ハブアンドスポーク型アーキテクチャーに依存していた従来のセキュリティモデルは、リモートからのすべての通信トラフィックは、検査のために企業の中央データセンターへと一度戻さなければならなかったのに対し、SASEはセキュリティ機能とデータルーティングをユーザーのすぐ近くであるクラウドのエッジへと移行させることで、このボトルネックを解消する。

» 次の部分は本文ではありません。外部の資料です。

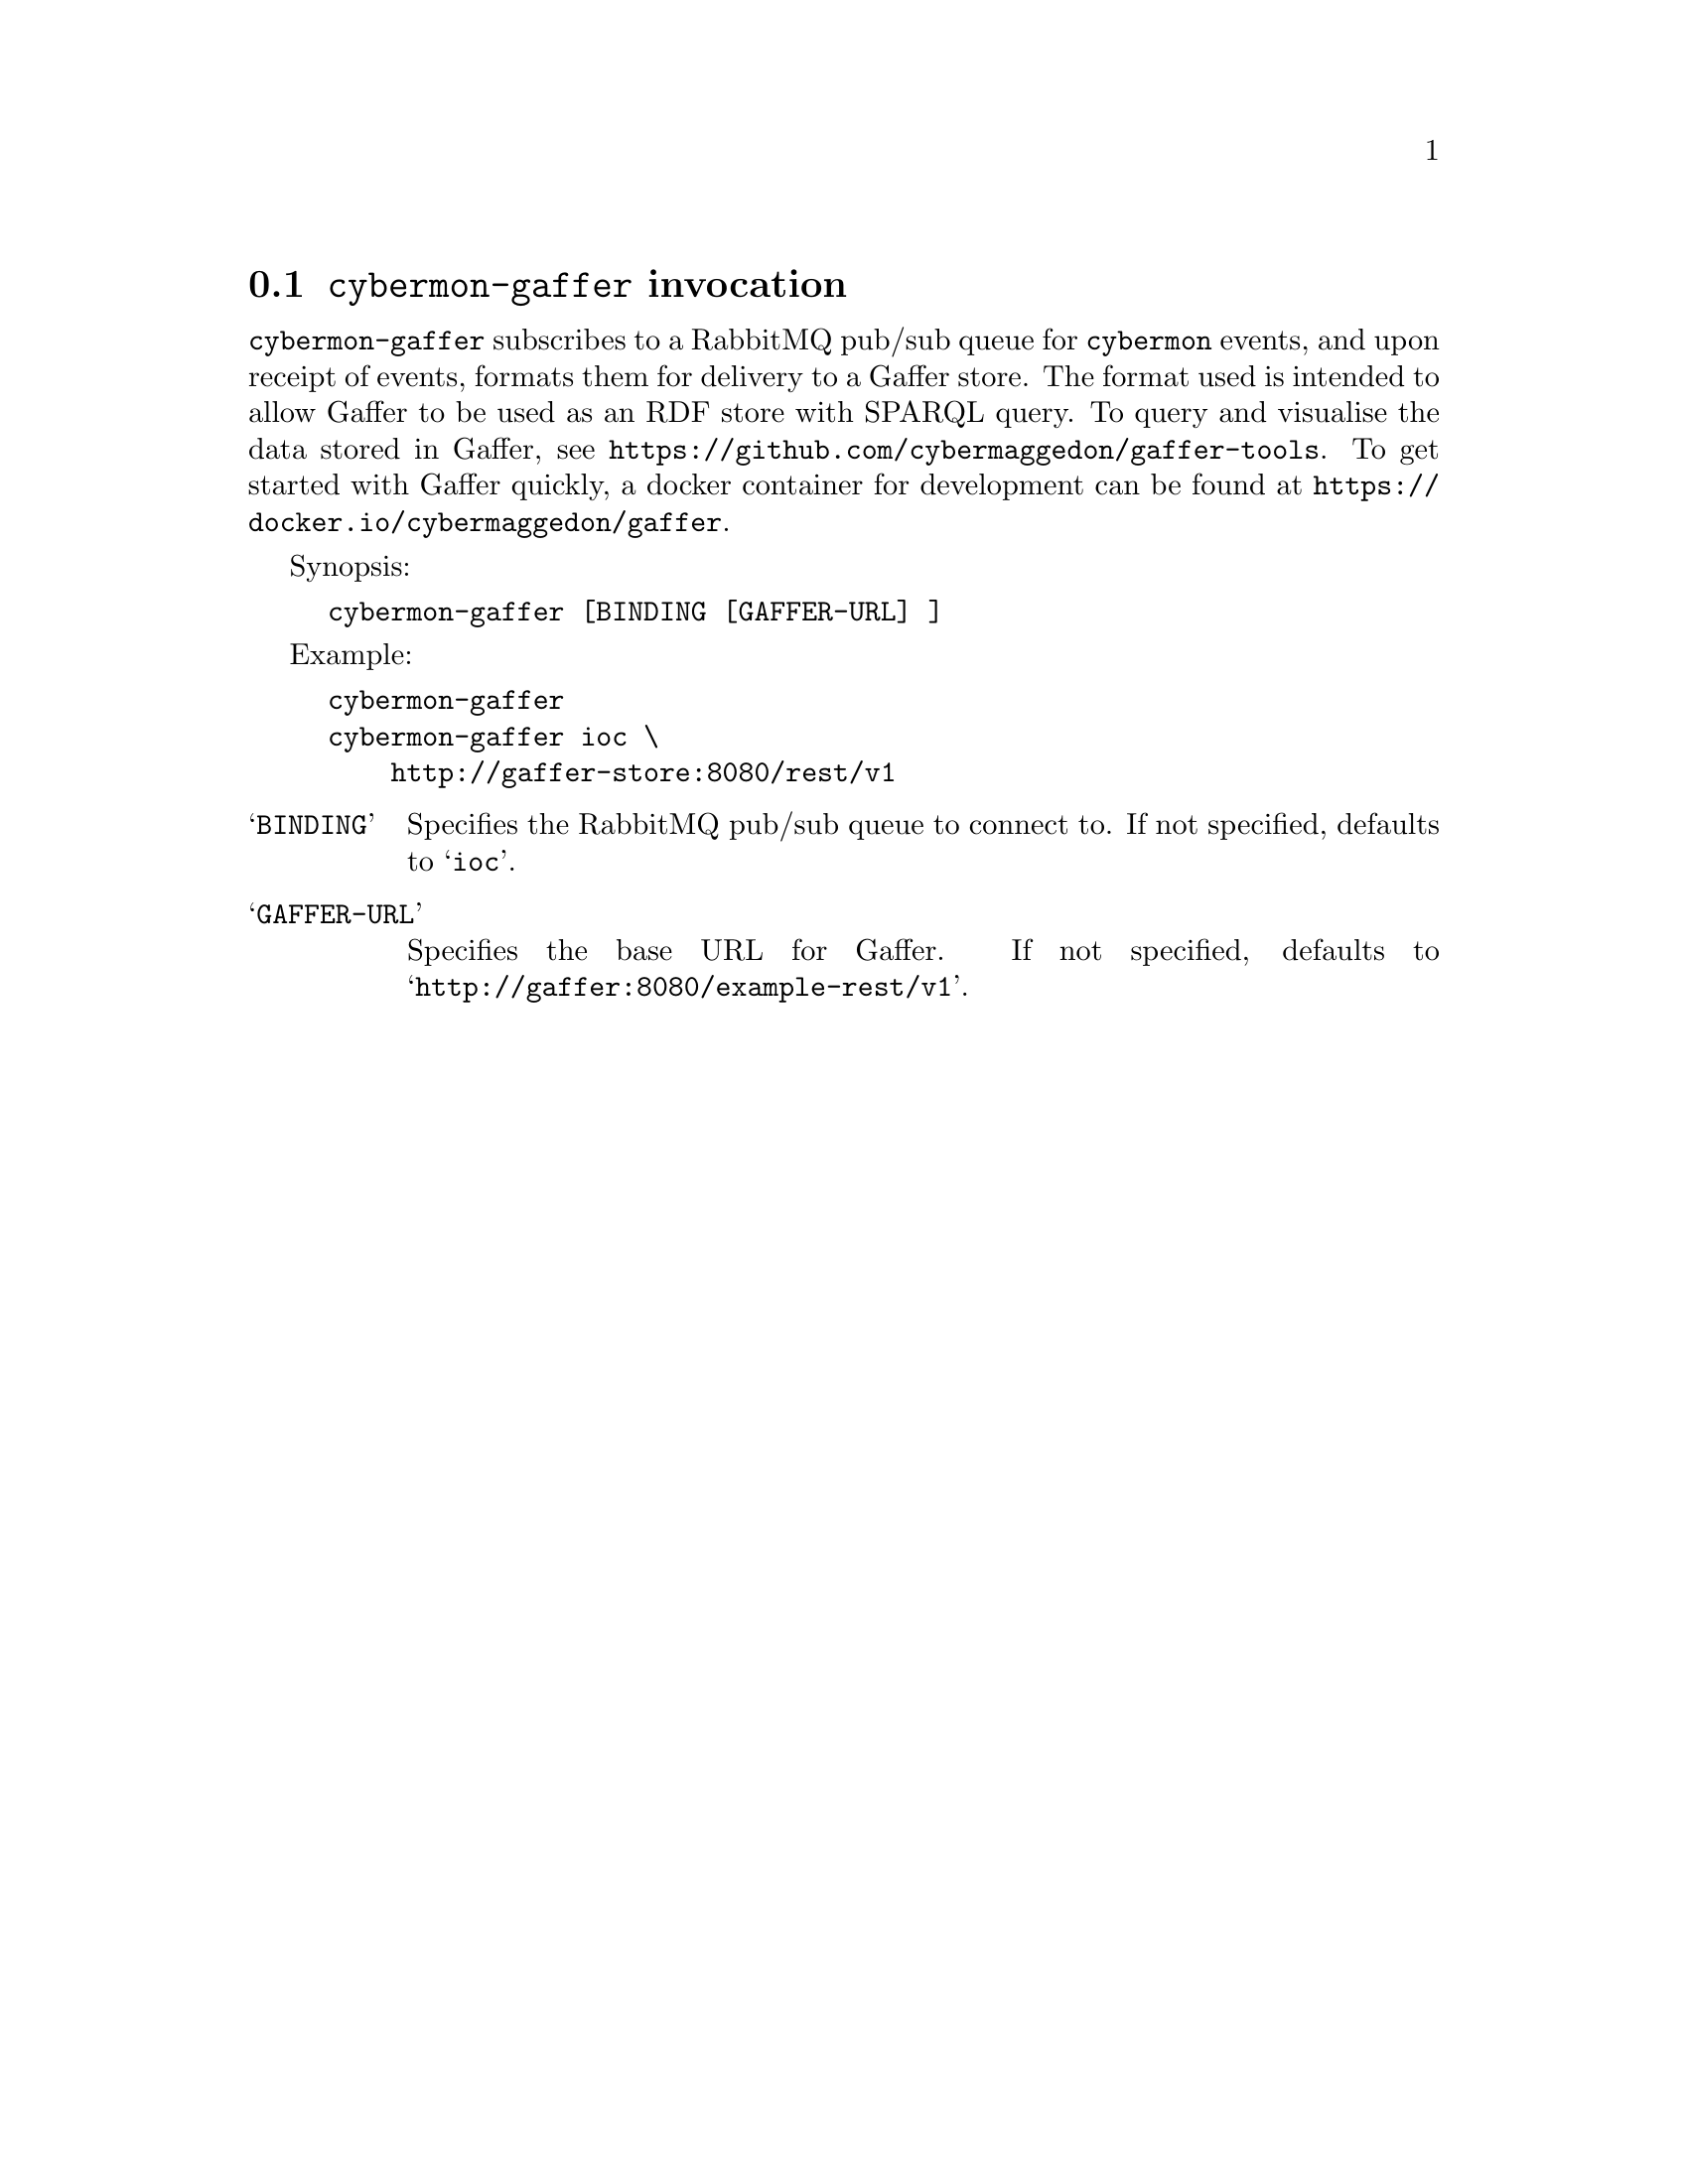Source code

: 
@node @command{cybermon-gaffer} invocation
@section @command{cybermon-gaffer} invocation

@cindex @command{cybermon-gaffer}, invocation
@cindex Gaffer
@cindex Graph store

@command{cybermon-gaffer} subscribes to a RabbitMQ pub/sub queue for
@command{cybermon}
events, and upon receipt of events, formats them for delivery to a
Gaffer store.  The format used is intended to allow Gaffer to be used
as an RDF store with SPARQL query.  To query and visualise the data stored in
Gaffer, see @url{https://github.com/cybermaggedon/gaffer-tools}.
To get started with Gaffer quickly, a docker container for development
can be found at
@url{https://docker.io/cybermaggedon/gaffer}.

Synopsis:

@example
cybermon-gaffer [BINDING [GAFFER-URL] ]
@end example

Example:
@example
cybermon-gaffer
cybermon-gaffer ioc \
    http://gaffer-store:8080/rest/v1
@end example

@table @samp

@item BINDING
Specifies the RabbitMQ pub/sub queue to connect to.  If not specified, defaults
to @samp{ioc}.

@item GAFFER-URL
Specifies the base URL for Gaffer.  If not specified, defaults
to @samp{http://gaffer:8080/example-rest/v1}.

@end table
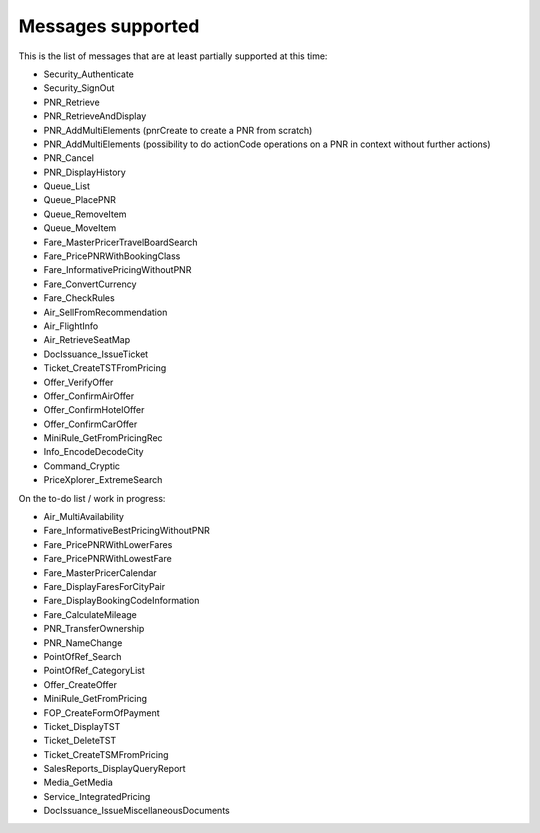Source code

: ******************
Messages supported
******************

This is the list of messages that are at least partially supported at this time:

- Security_Authenticate
- Security_SignOut
- PNR_Retrieve
- PNR_RetrieveAndDisplay
- PNR_AddMultiElements (pnrCreate to create a PNR from scratch)
- PNR_AddMultiElements (possibility to do actionCode operations on a PNR in context without further actions)
- PNR_Cancel
- PNR_DisplayHistory
- Queue_List
- Queue_PlacePNR
- Queue_RemoveItem
- Queue_MoveItem
- Fare_MasterPricerTravelBoardSearch
- Fare_PricePNRWithBookingClass
- Fare_InformativePricingWithoutPNR
- Fare_ConvertCurrency
- Fare_CheckRules
- Air_SellFromRecommendation
- Air_FlightInfo
- Air_RetrieveSeatMap
- DocIssuance_IssueTicket
- Ticket_CreateTSTFromPricing
- Offer_VerifyOffer
- Offer_ConfirmAirOffer
- Offer_ConfirmHotelOffer
- Offer_ConfirmCarOffer
- MiniRule_GetFromPricingRec
- Info_EncodeDecodeCity
- Command_Cryptic
- PriceXplorer_ExtremeSearch

On the to-do list / work in progress:

- Air_MultiAvailability
- Fare_InformativeBestPricingWithoutPNR
- Fare_PricePNRWithLowerFares
- Fare_PricePNRWithLowestFare
- Fare_MasterPricerCalendar
- Fare_DisplayFaresForCityPair
- Fare_DisplayBookingCodeInformation
- Fare_CalculateMileage
- PNR_TransferOwnership
- PNR_NameChange
- PointOfRef_Search
- PointOfRef_CategoryList
- Offer_CreateOffer
- MiniRule_GetFromPricing
- FOP_CreateFormOfPayment
- Ticket_DisplayTST
- Ticket_DeleteTST
- Ticket_CreateTSMFromPricing
- SalesReports_DisplayQueryReport
- Media_GetMedia
- Service_IntegratedPricing
- DocIssuance_IssueMiscellaneousDocuments
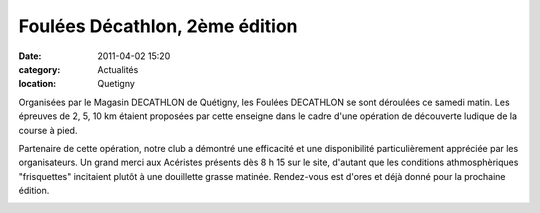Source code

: Foulées Décathlon, 2ème édition
===============================

:date: 2011-04-02 15:20
:category: Actualités
:location: Quetigny


Organisées par le Magasin DECATHLON de Quétigny, les Foulées DECATHLON se sont déroulées ce samedi matin. Les épreuves de 2, 5, 10 km étaient proposées par cette enseigne dans le cadre d'une opération de découverte ludique de la course à pied.

 

Partenaire de cette opération, notre club a démontré une efficacité et une disponibilité particulièrement appréciée par les organisateurs. Un grand merci aux Acéristes présents dès 8 h 15 sur le site, d'autant que les conditions athmosphèriques "frisquettes" incitaient plutôt à une douillette grasse matinée.
Rendez-vous est d'ores et déjà donné pour la prochaine édition. 

.. image:: http://assets.acr-dijon.org/fouleesdecathlon.JPG
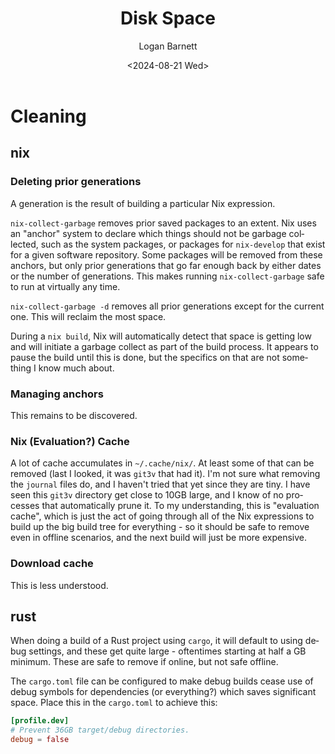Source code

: #+title:     Disk Space
#+author:    Logan Barnett
#+email:     logustus@gmail.com
#+date:      <2024-08-21 Wed>
#+language:  en
#+file_tags:
#+tags:

* Cleaning

** nix

*** Deleting prior generations

A generation is the result of building a particular Nix expression.

=nix-collect-garbage= removes prior saved packages to an extent.  Nix uses an
"anchor" system to declare which things should not be garbage collected, such as
the system packages, or packages for =nix-develop= that exist for a given
software repository.  Some packages will be removed from these anchors, but only
prior generations that go far enough back by either dates or the number of
generations.  This makes running =nix-collect-garbage= safe to run at virtually
any time.

=nix-collect-garbage -d= removes all prior generations except for the current
one.  This will reclaim the most space.

During a =nix build=, Nix will automatically detect that space is getting low
and will initiate a garbage collect as part of the build process.  It appears to
pause the build until this is done, but the specifics on that are not something
I know much about.
*** Managing anchors

This remains to be discovered.

*** Nix (Evaluation?) Cache

A lot of cache accumulates in =~/.cache/nix/=.  At least some of that can be
removed (last I looked, it was =git3v= that had it).  I'm not sure what removing
the =journal= files do, and I haven't tried that yet since they are tiny.  I
have seen this =git3v= directory get close to 10GB large, and I know of no
processes that automatically prune it.  To my understanding, this is "evaluation
cache", which is just the act of going through all of the Nix expressions to
build up the big build tree for everything - so it should be safe to remove even
in offline scenarios, and the next build will just be more expensive.

*** Download cache

This is less understood.
** rust

When doing a build of a Rust project using =cargo=, it will default to using
debug settings, and these get quite large - oftentimes starting at half a GB
minimum.  These are safe to remove if online, but not safe offline.

The =cargo.toml= file can be configured to make debug builds cease use of debug
symbols for dependencies (or everything?) which saves significant space.  Place
this in the =cargo.toml= to achieve this:

#+begin_src toml :results none
[profile.dev]
# Prevent 36GB target/debug directories.
debug = false
#+end_src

SaaSアプリケーションの活用や、およびパンデミック以降急速に広まったリモート勤務において、SASEの導入は、多くのメリットがある。ユーザーの物理的な所在地や使用デバイスにかかわらず、常に同一のセキュリティポリシーを適用できるため、境界線のないワークスペースでも確実に保護できる。また、世界各地に分散配置されたローカルな接続拠点(PoP)を経由してデータを直接ルーティングすることにより、通信遅延の劇的な削減も可能だ。さらに、「決して信用せず常に検証する」というゼロトラスト標準に基づいて運用されることから、ユーザーのIDやデバイスの状態、その時の状況を継続的に評価し、必要最低限のアクセス権限のみを対象となるアプリケーションに対して付与する、といった強みもある。
また、SASEは、セキュリティ対策の高度化と運用管理の効率化を両立し、リスクマネジメントの強化やITガバナンスの向上、さらには事業継続性の確保にも貢献する。サイバーリスクが経営課題となる中、企業の競争力を支える重要なIT基盤として今後も導入が進むだろう。